Viola Ardone non delude mai: una nuova grande storia raccontata con il cuore e con una penna magnifica che insieme regalano emozioni.
Lo scorso settembre è uscito in libreria il nuovo romanzo di Viola Ardone, Grande meraviglia, edito da Einaudi. L’autrice in passato ci ha abituati a grandi storie, e questa non è da meno. Attraverso gli occhi e il cuore della gente comune racconta eventi che hanno modificato la società, portato innovazione, fatto progredire il sentire comune verso un respiro più ampio e una consapevolezza che comprende l’altro, oltre che l’io.
Il libro inizia come un lungo monologo. A parlare è Elba, una ragazzina nata e cresciuta in un manicomio, il Fascione di Napoli. Ma questa non è solo la sua storia, è anche quella del Dottor Meraviglia che si è formato sotto l’egida del Professor Basaglia. È la storia della sua mutti (madre in tedesco) che l’ha chiamata come un fiume della Germania, la patria che aveva lasciato a causa della guerra, e che è stata fatta internare dal marito italiano perché «disubbidiente, altezzosa, erotica, mendace, di immoralità costituzionale, adultera, con istinti morali corrotti».

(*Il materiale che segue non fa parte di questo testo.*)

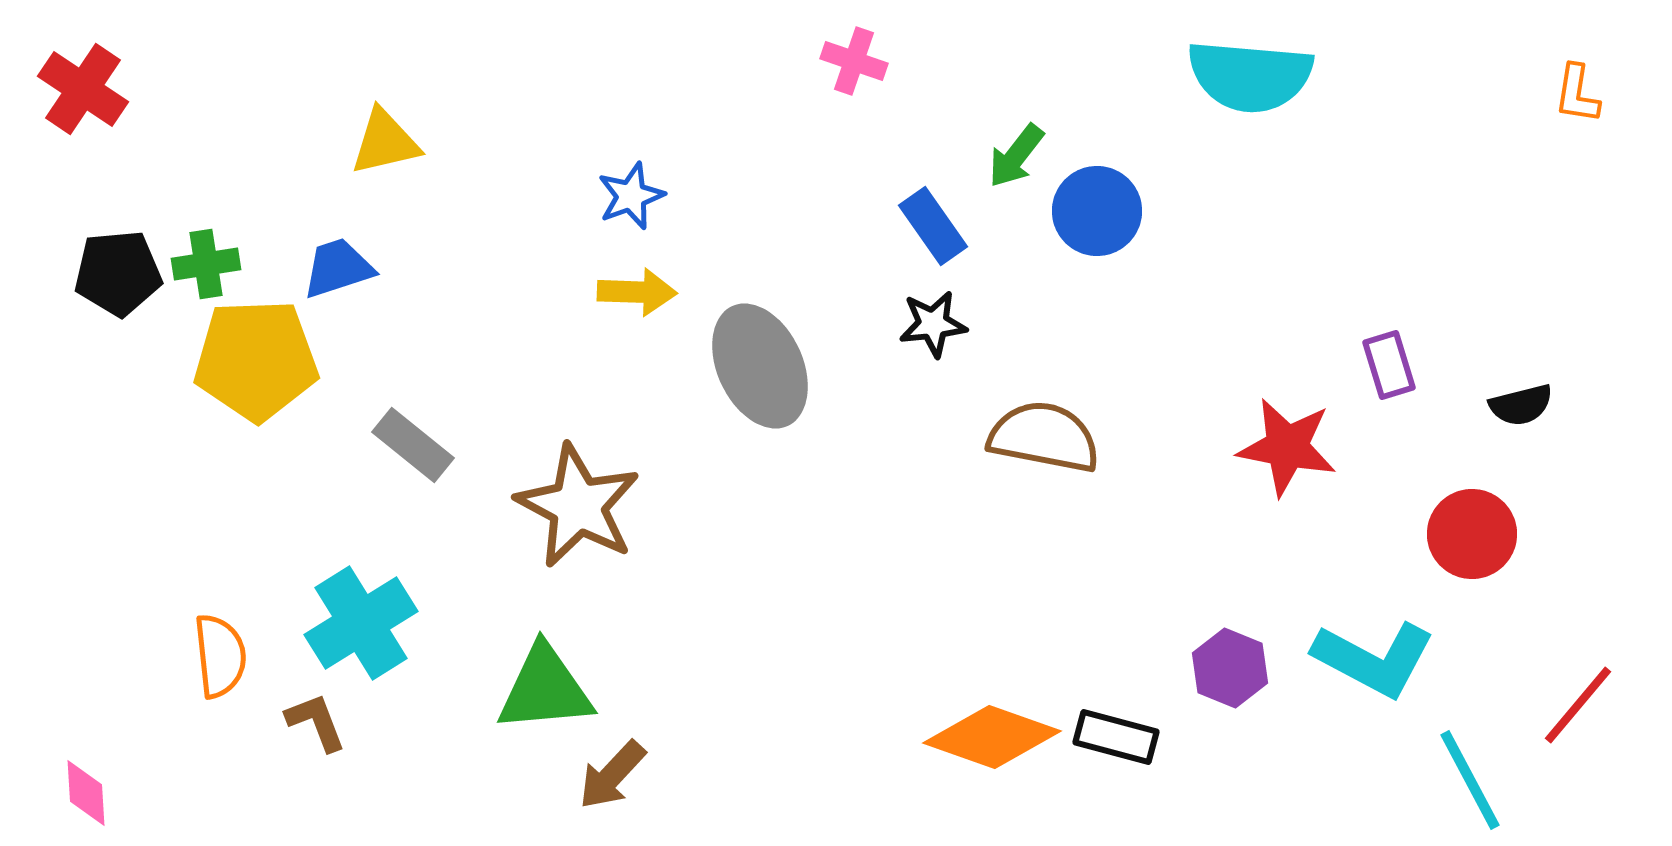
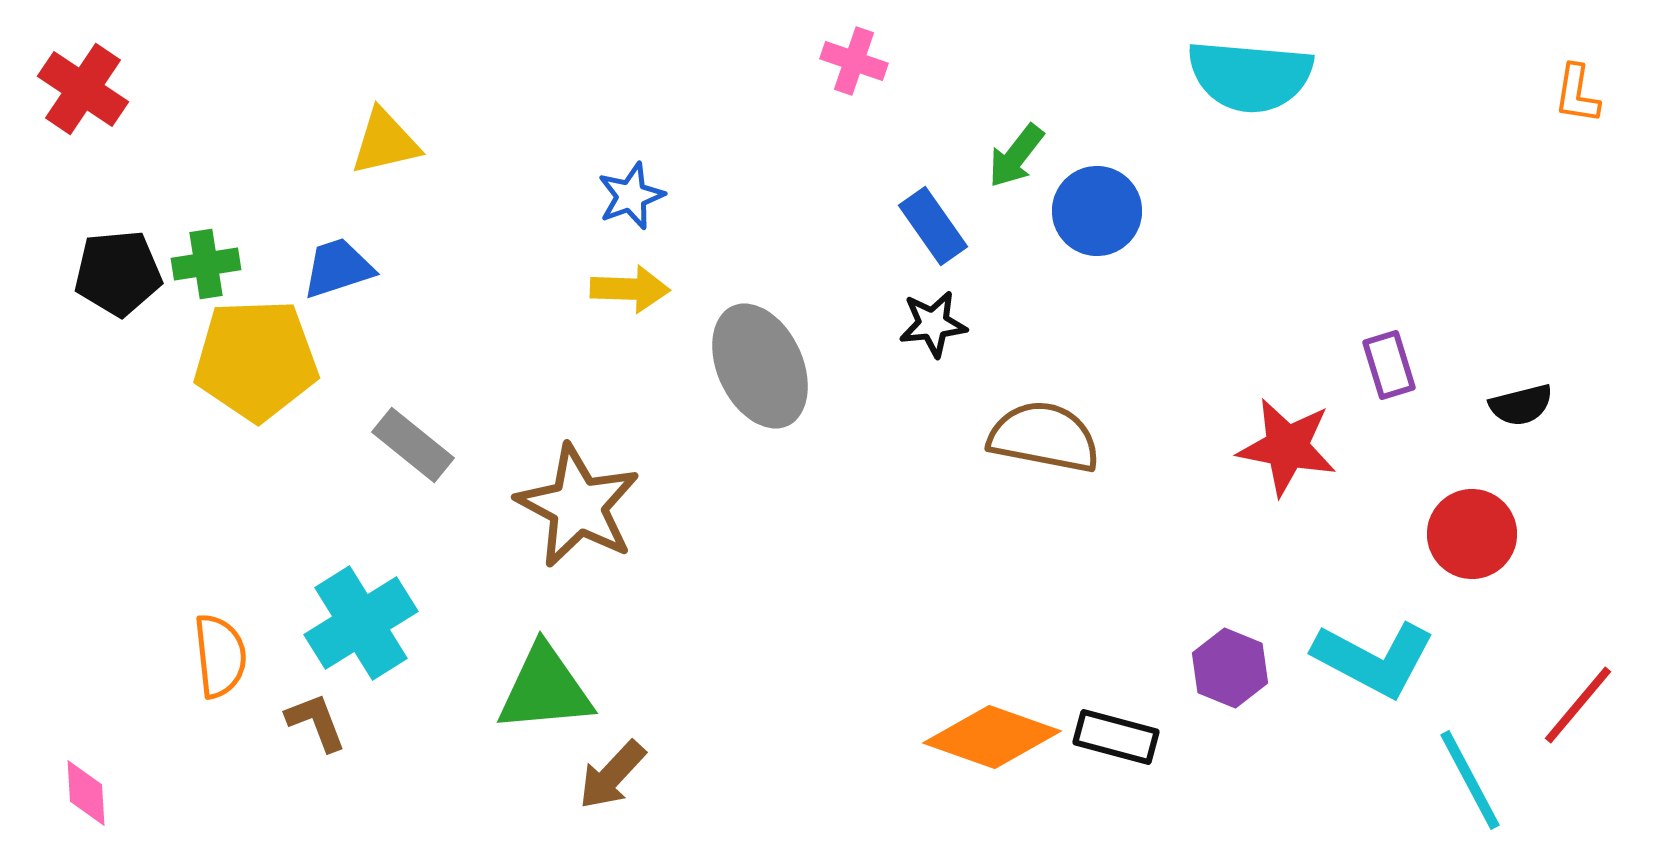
yellow arrow: moved 7 px left, 3 px up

È la storia di «Tambaro Giuseppina, di anni 45, indocile; De Caro Assunta, di anni 27, stravagante; De Lella Silvana, di anni 32, collerica; Antonelli Enrica, di anni 14, pericolosa per sé e per gli altri; Zaccaria Loredana, di anni 39, senso dell’onore poco sviluppato; Rumma Anna, di anni 48, madre snaturata.»
Tutte internate dal padre, dal marito, dal fratello perché considerate scomode. O solo per liberarsene.
La voce del racconto si sdoppia, alternando quella di Elba a quella di Fausto, il Dottor Meraviglia, mostrando l’evento storico della chiusura dei manicomi dal punto di vista degli internati e da quello di medici e operatori. Per quanto possa sembrare strano da entrambe le parti ci furono i favorevoli e i contrari, ma gli eventi non si possono arrestare ed ognuno, con il tempo, trova il proprio posto nella nuova vita. Oppure no. Perché non è sempre facile andare avanti, perché gli abusi subiti, l’elettroshock e la routine della prigionia lasciano segni indelebili che non tutti sono in grado di superare.
«Lo sapevi che alcune arrivavano qua perché erano considerate stravaganti, perché non erano capaci di badare alla casa, al marito e ai figli, perché si comportavano come maschi e volevano amare una donna. Anche questa è pazzia?»
Dolce e crudo allo stesso tempo, a tratti disturbante o consolatorio: ancora una volta Viola Ardone rende palpabile un pezzo della nostra storia italiana al quale non facciamo più caso, restituendo visibilità e dignità a quelle donne la cui vita è stata spezzata per un capriccio, un fastidio o solo per noia da chi ne esercitava indebitamente la potestà.